Oggi le persone che in questo senso si “divertono” sul lavoro o che addirittura si entusiasmano per quello che fanno sono rare come le oasi in un deserto.

La maggior parte fatica ancora a scrollarsi di dosso il retaggio culturale del tempo dissociato: “Tempo di lavoro” vs. “Tempo libero”; oppure molti sviluppano un’insana tendenza a lamentarsi di tutto e di tutti senza però fare nulla per cambiare la situazione.

La liberalizzazione dei mercati, la flessibilità dei rapporti di lavoro, la disponibilità di maggiori risorse per il tempo personale, lo sviluppo tecnologico, rappresentano le condizioni attraverso le quali l’epoca attuale ha tentato di “liberare” il tempo lavorativo per restituire più vita da vivere alle persone.

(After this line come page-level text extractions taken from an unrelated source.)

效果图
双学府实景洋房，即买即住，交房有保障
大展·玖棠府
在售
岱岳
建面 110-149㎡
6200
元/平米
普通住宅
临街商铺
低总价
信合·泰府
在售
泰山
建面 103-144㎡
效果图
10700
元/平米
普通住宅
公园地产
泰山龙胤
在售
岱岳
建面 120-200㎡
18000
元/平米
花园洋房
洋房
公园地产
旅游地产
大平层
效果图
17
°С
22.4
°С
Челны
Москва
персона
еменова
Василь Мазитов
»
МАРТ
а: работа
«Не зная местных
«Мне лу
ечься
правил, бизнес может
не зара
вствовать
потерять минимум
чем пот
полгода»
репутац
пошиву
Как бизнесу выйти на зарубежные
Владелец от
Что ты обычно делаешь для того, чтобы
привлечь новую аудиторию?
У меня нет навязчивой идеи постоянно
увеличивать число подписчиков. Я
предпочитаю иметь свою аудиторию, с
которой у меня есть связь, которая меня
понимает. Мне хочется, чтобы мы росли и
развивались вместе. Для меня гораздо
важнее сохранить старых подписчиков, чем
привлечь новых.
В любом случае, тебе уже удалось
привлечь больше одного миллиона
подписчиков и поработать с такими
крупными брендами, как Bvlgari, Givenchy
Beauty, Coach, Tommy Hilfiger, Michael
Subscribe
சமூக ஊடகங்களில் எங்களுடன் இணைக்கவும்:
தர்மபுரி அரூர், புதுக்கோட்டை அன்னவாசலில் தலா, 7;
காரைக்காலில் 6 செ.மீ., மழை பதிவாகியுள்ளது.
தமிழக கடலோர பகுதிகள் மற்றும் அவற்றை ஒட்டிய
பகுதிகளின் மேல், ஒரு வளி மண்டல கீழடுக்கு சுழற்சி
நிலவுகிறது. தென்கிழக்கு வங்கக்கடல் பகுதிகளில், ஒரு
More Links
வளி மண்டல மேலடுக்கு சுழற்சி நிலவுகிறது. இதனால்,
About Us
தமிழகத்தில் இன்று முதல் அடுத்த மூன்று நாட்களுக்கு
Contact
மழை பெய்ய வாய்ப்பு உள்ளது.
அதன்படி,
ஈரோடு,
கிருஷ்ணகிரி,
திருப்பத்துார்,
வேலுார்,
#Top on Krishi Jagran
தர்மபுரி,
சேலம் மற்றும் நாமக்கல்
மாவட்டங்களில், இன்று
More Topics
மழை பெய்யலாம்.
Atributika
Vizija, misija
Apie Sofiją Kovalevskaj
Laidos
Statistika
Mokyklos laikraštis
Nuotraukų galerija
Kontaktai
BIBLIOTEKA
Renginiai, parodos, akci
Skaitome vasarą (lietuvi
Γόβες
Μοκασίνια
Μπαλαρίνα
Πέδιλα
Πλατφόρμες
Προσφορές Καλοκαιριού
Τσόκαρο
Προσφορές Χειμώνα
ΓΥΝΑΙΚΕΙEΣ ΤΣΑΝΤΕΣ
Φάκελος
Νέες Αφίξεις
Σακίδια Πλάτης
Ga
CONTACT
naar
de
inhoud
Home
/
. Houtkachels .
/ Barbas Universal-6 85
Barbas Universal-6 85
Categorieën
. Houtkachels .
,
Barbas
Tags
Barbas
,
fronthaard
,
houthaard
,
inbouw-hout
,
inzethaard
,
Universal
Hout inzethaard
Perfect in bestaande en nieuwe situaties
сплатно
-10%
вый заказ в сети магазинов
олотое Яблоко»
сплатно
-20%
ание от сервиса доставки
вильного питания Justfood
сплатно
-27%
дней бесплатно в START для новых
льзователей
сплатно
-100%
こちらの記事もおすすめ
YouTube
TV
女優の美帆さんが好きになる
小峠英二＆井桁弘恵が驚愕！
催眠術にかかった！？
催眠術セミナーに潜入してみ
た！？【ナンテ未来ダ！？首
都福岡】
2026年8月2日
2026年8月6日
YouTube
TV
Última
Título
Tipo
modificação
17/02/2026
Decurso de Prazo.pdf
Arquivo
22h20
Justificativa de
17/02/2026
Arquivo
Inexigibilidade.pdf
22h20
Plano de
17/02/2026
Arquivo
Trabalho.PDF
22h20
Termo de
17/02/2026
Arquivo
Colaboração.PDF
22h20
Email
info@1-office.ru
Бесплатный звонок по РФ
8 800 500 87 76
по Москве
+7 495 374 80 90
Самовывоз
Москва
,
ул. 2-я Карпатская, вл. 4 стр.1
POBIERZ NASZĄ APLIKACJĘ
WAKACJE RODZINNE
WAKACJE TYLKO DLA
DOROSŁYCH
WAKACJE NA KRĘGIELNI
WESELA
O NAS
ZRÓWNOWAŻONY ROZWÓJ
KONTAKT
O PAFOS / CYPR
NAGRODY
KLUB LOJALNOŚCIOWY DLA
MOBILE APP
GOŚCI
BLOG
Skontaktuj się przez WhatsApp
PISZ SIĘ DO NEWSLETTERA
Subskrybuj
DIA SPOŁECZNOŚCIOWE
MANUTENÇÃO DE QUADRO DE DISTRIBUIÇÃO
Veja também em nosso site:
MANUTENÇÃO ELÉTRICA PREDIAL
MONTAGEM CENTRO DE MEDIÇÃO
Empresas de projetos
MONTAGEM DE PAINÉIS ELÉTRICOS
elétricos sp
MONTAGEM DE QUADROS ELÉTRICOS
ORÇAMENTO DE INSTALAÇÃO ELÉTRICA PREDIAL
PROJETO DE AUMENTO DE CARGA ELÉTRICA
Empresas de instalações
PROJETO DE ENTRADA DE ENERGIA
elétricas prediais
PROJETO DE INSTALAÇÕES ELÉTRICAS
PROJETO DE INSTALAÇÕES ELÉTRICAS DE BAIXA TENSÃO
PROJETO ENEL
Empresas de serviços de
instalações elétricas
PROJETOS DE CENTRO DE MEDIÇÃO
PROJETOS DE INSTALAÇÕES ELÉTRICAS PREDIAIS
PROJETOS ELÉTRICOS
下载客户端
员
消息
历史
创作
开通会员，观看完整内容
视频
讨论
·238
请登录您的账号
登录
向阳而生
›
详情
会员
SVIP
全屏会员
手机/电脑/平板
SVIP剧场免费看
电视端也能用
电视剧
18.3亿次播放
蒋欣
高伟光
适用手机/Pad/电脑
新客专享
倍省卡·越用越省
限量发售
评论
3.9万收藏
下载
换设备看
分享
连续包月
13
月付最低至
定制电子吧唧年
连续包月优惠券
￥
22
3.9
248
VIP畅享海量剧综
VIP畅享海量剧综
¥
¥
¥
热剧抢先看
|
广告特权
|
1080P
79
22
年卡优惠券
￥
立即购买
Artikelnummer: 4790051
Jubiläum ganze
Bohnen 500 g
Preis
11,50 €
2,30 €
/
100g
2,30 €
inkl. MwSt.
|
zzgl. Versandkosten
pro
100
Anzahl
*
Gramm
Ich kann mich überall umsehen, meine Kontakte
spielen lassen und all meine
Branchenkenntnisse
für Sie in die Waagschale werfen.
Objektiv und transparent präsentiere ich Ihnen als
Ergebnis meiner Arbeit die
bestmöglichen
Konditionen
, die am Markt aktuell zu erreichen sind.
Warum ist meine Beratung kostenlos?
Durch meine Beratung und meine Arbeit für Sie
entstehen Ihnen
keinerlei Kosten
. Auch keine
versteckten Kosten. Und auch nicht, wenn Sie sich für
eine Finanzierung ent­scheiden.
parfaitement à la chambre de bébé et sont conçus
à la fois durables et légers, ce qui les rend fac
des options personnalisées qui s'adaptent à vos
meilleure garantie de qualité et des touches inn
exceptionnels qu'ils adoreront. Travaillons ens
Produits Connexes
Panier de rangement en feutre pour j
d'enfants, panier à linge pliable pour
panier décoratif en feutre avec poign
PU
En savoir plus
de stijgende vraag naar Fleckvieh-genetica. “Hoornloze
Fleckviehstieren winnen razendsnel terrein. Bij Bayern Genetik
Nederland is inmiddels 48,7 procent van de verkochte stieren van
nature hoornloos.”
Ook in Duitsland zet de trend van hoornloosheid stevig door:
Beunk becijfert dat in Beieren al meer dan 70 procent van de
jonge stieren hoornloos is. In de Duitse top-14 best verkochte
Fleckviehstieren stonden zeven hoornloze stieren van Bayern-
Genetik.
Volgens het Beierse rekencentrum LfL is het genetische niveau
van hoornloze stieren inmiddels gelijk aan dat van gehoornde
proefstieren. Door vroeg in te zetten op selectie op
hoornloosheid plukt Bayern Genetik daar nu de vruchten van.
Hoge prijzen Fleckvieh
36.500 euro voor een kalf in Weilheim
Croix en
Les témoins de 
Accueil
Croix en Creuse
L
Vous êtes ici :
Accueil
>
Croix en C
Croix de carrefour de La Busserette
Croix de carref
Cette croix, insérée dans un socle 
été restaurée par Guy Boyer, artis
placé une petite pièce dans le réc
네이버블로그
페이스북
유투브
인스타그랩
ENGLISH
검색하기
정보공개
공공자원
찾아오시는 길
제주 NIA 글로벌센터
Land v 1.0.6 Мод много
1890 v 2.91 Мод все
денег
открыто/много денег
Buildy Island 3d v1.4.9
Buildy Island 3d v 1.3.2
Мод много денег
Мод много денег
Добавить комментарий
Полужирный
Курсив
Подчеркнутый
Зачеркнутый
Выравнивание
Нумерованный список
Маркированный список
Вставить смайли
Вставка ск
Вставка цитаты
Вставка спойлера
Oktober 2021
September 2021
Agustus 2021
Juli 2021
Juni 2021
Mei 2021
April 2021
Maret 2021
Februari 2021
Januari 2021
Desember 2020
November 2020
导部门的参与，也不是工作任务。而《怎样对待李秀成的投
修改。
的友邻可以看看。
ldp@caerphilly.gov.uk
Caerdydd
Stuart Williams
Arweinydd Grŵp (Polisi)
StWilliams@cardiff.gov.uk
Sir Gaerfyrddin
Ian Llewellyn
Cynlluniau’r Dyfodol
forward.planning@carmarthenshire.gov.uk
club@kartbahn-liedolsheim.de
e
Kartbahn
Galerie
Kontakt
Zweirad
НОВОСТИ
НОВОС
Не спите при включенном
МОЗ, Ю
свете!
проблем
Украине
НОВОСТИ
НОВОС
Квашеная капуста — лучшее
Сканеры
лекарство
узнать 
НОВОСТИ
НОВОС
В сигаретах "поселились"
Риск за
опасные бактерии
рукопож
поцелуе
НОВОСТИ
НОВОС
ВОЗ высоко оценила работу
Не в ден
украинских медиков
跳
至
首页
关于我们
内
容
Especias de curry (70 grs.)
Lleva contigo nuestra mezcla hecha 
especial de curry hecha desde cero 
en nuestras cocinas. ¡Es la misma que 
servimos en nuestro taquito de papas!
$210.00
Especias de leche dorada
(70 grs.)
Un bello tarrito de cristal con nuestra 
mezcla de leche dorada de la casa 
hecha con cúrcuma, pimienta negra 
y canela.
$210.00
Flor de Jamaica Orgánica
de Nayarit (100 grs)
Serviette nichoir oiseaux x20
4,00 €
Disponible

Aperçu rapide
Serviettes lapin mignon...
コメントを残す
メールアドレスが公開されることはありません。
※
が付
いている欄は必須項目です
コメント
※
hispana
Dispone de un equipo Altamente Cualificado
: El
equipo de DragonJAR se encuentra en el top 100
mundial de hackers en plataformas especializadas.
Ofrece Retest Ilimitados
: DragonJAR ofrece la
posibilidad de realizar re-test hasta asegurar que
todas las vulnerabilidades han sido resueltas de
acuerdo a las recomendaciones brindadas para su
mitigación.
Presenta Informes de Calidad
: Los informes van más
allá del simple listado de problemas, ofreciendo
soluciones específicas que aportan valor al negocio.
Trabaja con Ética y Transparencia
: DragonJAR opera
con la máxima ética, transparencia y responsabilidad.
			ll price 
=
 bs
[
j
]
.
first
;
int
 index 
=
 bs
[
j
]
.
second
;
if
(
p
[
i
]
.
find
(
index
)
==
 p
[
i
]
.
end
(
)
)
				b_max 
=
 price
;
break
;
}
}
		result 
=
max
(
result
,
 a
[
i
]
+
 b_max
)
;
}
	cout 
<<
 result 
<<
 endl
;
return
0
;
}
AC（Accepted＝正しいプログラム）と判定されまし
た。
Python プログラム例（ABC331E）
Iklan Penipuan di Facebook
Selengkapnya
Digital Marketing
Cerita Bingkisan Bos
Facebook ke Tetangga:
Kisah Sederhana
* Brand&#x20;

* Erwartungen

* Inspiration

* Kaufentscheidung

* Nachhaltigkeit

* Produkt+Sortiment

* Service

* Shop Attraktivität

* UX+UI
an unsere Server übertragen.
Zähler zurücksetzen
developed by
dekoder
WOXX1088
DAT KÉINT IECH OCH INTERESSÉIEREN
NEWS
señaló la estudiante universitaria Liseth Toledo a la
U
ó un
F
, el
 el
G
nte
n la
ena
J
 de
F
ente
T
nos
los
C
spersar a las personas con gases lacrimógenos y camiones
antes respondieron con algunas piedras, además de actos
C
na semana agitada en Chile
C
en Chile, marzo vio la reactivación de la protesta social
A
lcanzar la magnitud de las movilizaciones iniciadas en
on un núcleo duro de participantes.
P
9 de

In parte un risultato apprezzabile è stato raggiunto dal momento che oggi molte più persone effettivamente vivono più creativamente gli altri aspetti dell’esistenza ma la medaglia ha sempre due facce: stiamo assistendo ad una frammentazione e polverizzazione delle esperienze lavorative, ad una dequalificazione delle professionalità delle persone, a pressioni sui risultati agite con modalità “fiato sul collo”, al caos dei marcati identificato addirittura come la “nuova regola” di cui tener necessariamente conto.

Ecco il motivo per cui sotto molti giardini fioriti è costantemente presente il rischio deflagrazione: essere abili nel rilevare i primi segnali di “fughe radioattive” è una risorsa fondamentale a tutti i livelli.

Certo, a volte un’esplosione, nonostante l’impegno a tenere tutto sotto controllo, è naturale che avvenga, credo che questo sia parte integrante della nostra condizione umana.

L’importante è sviluppare la capacità di riprendersi, di riaversi dalle crisi senza lasciare troppi strascichi emotivi.

Saper accettare con il sorriso questa nostra condizione umana, a volte anche troppo umana, è un raro segnale di intelligenza emotiva.

Una riflessione per concludere…

<<IL BEN DI STOMACO>>

“Si, ho l’ulcera. Ma forse è un bene.

Sai qual è la mia filosofia?

Certo è importante farsi due risate, non c’è discussione; ma devi anche un po’ soffrire, perché altrimenti non apprezzi più le due risate”

Woody Allen a Mia Farrow

Chi sa riconoscere ed elaborare la sofferenza – dalle proprie ed altrui esperienze – apprezza la salute come la sola vera ricchezza a cui mirare.

Chi sa riconoscere ed elaborare il fallimento – dalle proprie ed altrui esperienze – sviluppa molte più risorse per conseguire il successo rispetto a chi nasconde la testa sotto la sabbia o a chi reagisce aggressivamente.

Come il saggio ricorda: “Non sono nulla se mi considero, ma molto se mi confronto”.